The trouble with equity in real estate is that it’s illiquid. Meaning that you can’t just drive to the ATM to take out cash from your house. So if you need to get money - from the equity in your home - to pay for groceries or any other expense, you would have to go back into debt (getting a home equity line of credit) or sell the house. There’s no other way to get the cash.
However, paying off the mortgage can be a good way to save for retirement IF - IF the retiree is willing to use the equity in the home as a source of retirement cash. Typically, this would be done through a Home Equity Conversion Mortgage, or more popularly known as a reverse mortgage.
Before you flip out, this is simply a tool and can be a very effective tool and a tax free buffer asset that can make other retirement savings, such as 401ks, last a lot longer. In fact, research backs up the usefulness of reverse mortgages. Perhaps you’ve heard of this organization - Stanford University. The Center on Longevity studied this very issue and found that one of the most effective ways to manage retirement income was to combined IRA distributions with a reverse mortgage (11/29/17, Optimizing Retirement Income by Integrating Retirement Plans, IRAs and Home Equity).
The study considered using a reverse mortgage 3 ways:
1. As a resource to tap for unexpected expenses, such as long term care
2. To provide regular fixed income, similar to an annuity or pension
3. Provide income when investment returns are unfavorable
In each scenario they ran, incorporating a reverse mortgage helped reduce the chances of running out money in retirement and provided more overall income. The report did not even take into account taxes, which would have made the results even better as draws from a reverse mortgage are tax free.

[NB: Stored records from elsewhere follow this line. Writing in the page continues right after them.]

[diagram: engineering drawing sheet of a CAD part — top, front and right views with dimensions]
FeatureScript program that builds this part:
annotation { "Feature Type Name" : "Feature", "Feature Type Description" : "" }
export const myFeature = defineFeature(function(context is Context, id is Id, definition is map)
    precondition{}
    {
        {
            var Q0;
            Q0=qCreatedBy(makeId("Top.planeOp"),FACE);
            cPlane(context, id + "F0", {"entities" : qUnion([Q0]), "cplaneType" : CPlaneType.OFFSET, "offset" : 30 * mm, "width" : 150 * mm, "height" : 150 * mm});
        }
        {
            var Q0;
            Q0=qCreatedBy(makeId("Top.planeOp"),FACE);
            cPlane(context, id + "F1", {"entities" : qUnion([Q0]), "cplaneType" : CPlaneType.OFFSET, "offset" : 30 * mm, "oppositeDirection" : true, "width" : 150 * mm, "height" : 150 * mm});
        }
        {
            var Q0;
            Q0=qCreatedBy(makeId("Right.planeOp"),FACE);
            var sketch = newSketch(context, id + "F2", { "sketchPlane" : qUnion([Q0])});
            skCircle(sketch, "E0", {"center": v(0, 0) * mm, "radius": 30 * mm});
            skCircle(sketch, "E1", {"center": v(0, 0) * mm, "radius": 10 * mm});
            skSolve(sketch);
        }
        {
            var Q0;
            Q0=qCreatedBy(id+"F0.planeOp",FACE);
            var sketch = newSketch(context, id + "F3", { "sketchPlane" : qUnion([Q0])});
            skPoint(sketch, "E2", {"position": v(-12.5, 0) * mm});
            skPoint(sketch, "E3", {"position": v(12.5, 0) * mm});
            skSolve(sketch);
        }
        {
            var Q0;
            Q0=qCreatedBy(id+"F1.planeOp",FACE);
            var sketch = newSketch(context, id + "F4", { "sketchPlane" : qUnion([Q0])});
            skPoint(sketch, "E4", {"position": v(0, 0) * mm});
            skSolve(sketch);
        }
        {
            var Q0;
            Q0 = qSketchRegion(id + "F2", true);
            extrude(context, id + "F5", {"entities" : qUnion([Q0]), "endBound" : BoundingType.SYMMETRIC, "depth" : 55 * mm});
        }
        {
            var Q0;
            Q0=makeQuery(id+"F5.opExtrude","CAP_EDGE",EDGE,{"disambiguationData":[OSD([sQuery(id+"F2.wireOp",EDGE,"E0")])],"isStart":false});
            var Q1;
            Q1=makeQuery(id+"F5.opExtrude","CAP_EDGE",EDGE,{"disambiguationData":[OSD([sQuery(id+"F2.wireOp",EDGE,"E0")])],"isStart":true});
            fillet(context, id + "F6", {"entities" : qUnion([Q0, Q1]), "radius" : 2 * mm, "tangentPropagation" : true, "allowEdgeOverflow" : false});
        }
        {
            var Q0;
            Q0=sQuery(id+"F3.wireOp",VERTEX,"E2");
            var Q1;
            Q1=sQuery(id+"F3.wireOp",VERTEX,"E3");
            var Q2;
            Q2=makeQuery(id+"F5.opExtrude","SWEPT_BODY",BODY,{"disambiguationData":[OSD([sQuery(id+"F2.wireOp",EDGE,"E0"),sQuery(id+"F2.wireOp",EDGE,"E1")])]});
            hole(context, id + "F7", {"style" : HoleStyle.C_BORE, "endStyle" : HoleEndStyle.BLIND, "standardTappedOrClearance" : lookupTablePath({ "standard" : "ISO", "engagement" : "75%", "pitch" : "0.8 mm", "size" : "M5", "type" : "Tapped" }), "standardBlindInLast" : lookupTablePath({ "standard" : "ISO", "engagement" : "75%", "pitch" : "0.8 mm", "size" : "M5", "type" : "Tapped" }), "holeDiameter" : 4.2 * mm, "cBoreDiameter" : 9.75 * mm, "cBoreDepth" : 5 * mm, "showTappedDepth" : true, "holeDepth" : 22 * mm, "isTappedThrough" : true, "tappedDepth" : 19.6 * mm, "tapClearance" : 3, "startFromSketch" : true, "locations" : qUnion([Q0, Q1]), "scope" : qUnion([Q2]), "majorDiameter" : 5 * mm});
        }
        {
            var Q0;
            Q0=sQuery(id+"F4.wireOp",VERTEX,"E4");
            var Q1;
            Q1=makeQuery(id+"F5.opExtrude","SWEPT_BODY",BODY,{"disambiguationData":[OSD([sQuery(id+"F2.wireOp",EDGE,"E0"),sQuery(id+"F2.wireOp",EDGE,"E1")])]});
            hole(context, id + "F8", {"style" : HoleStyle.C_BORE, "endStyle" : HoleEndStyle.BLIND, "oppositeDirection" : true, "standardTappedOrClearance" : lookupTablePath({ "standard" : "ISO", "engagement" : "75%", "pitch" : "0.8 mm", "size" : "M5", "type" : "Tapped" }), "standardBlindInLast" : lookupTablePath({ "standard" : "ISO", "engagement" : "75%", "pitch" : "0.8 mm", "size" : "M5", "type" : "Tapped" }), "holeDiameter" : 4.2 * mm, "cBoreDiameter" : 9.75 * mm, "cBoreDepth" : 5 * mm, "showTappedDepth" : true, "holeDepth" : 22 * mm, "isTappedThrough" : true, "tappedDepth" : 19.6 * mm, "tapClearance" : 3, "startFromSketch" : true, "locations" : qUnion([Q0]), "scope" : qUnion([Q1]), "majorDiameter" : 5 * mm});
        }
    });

Think about why you get hammers, pliers, wrenches and screwdrivers when buying a toolkit at the hardware store. It’s to provide you with the ability to handle a wide range of possibilities because you may not know what kind of situations you will run into. Same with retirement tools like reverse mortgages, 401k and IRA, annuities, life insurance and Social Security.
So, can paying off the mortgage be a good strategy to save for retirement? Yes, IF you are willing to use the equity later.
Otherwise, just make your regular payment and save for retirement elsewhere.
My content is for educational purposes only and should not be construed as advice or any kind of solicitation to buy or sell anything. As always, consult your own financial or tax professional for your own specific situation. Your mileage may vary. Batteries not included.